Commentary on : New-Onset Atrial Fibrillation Predicts Long-Term Mortality After Coronary
Artery Bypass Graft by El-chami et.al
Giovanni Filardo, PhD, MPH1,2,3,4
1Institute for Health Care Research and Improvement, Baylor Research Institute, Dallas, TX.2Department of Infectious Diseases, University of Louisville, Louisville, KY.3Department of Epidemiology, University of North Texas Health Science Center School of Public Health, Fort Worth, TX.4Department of Statistical Science, Southern Methodist University, Dallas, TX.

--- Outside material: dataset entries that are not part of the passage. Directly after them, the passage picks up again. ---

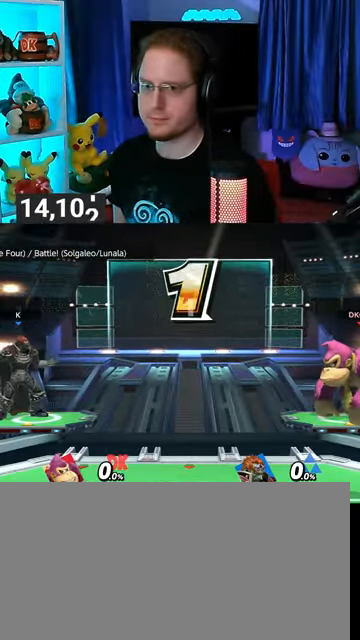
Gameplay with a controller (Nintendo layout); each line is a JSON object with the inputs held at the frame after it. "events" lists button and stick changes between this image and that frame as [ms after this image, input, new state], when the widget could be followed in between. Not read: L3 R3.
{"buttons": ["B"], "left_stick": "center", "right_stick": "center", "events": [[333, "left_stick", "right"], [433, "left_stick", "center"], [500, "B", "down"]]}
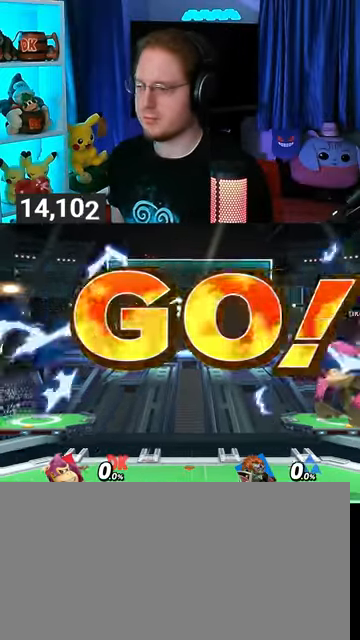
{"buttons": [], "left_stick": "center", "right_stick": "center", "events": [[67, "B", "up"]]}
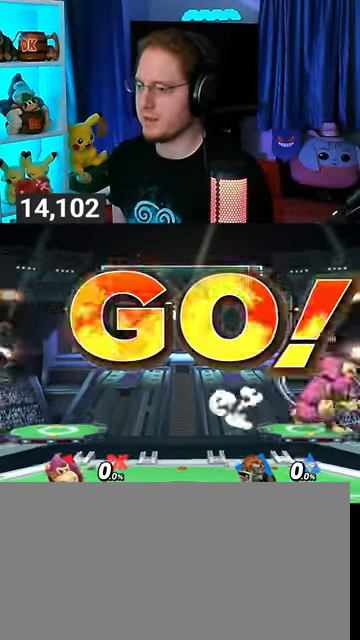
{"buttons": [], "left_stick": "center", "right_stick": "center", "events": []}
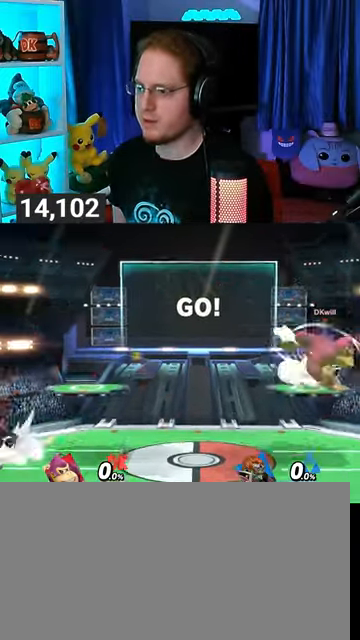
{"buttons": [], "left_stick": "center", "right_stick": "center", "events": []}
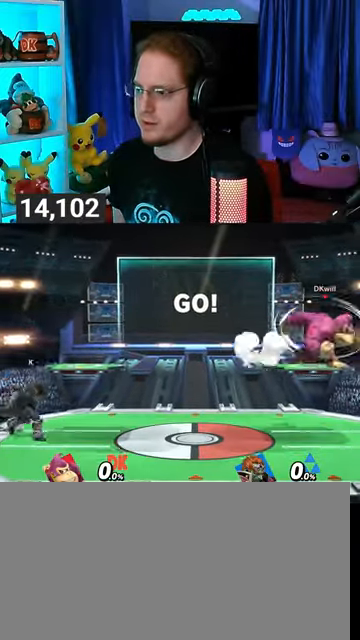
{"buttons": [], "left_stick": "center", "right_stick": "center", "events": []}
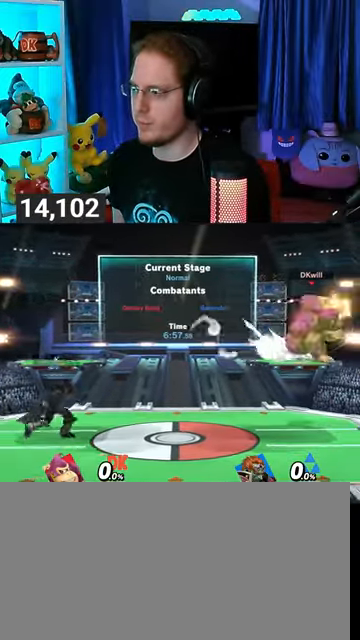
{"buttons": [], "left_stick": "up-left", "right_stick": "center", "events": [[167, "Y", "down"], [200, "Y", "up"], [400, "left_stick", "up-left"]]}
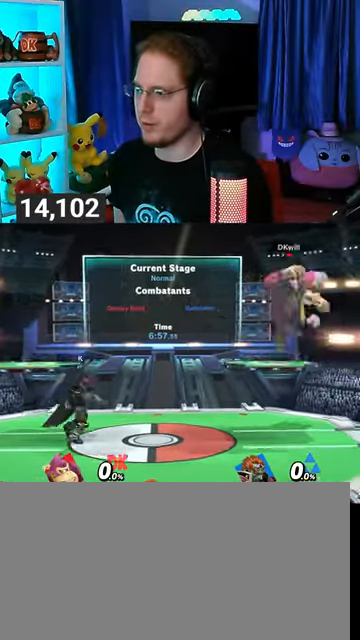
{"buttons": [], "left_stick": "right", "right_stick": "center", "events": [[67, "left_stick", "down-left"], [267, "left_stick", "center"], [433, "left_stick", "right"]]}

Correspondence to: Giovanni Filardo, PhD, MPH, Institute for Health Care Research and Improvement, 8080 North Central Expressway, Suite 500, Dallas, TX 76206.
El-chami and colleagues.1 report that new-onset post-operative atrial fibrillation (AF) is associated with a significant reduction in long-term survival (adjusted hazard ratio: 1.21; 95% confidence interval: 1.12 to 1.32; follow-up: mean 6 years, range: 0 to 12.5 years) for patients undergoing isolated coronary artery bypass grafting (CABG). Moreover, the authors suggest that patients with new-onset post-CABG AF discharged on warfarin experienced reduced mortality during follow-up (adjusted HR: 0.78, 95% CI: 0.66 to 0.92) when compared to those who were not discharged on warfarin.
Early studies appear to indicate that new-onset post-operative AF is a transient event with little impact on short or long-term outcomes.2-4 However, more recent studies show atrial fibrillation, following CABG surgery, to be associated with both increased immediate complications and costs,5 as well as poorer long term outcomes.6-8 El-chami and colleagues’1 study provides further evidence regarding the detrimental effect of new-onset post-CABG AF on long-term survival, and more importantly, provides new data regarding the effectiveness of warfarin at discharge.
Current recommendations for management of post-cardiac surgery AF9,10 are based on the notion that post-operative new-onset AF is transient, of self-limited duration, and of minor impact on long term outcomes. Therefore, the current recommendations are not reflective of recent publications on this subject matter. The use of anticoagulant therapy, according to current recommendations, must be weighed against the potential risk of bleeding associated with recent major surgery,9 without regard to more current findings –findings, that implicate post-cardiac surgery new-onset AF, as a strong indicator of poorer long term outcomes. In this current context of uncertainty, El-chami and colleagues1 data provide critical motivation for developing new strategies for post-operative management. Their data stress: 1) that new-onset post-CABG AF (independent of the patient’s pre-operative risk profile) has a significant effect on survival; and 2) that among those patients who experience new-onset AF, those who were prescribed warfarin at discharge had improved survival. The positive findings regarding warfarin reported by El-chami et al.1 might however, suffer from possible intervention bias / selection bias (e.g. perhaps warfarin was prescribed to those patients who had better post-operative risk profiles –the statistical analysis was adjusted for pre-operative risk factors) and did not address continual use of warfarin during the follow-up period. However, these findings do emphasize the critical role played by in-hospital and post-discharge management of new-onset AF in improving long-term survival in CABG patients, and highlighted the critical need for further research in this field.
The increasing age and risk profile of the population undergoing CABG11 will result in increased incidence of new-onset post-operative AF. Reducing the burden of this serious and common post-operative adverse outcome has become a public health priority. Research, such as El-chami and colleagues’, that investigates the effectiveness of existent / new preventive and therapeutic strategies is critical for improving long-term outcomes for the over 125,000 people in the United States and more than 1.5 million people worldwide that undergo CABG12 each year.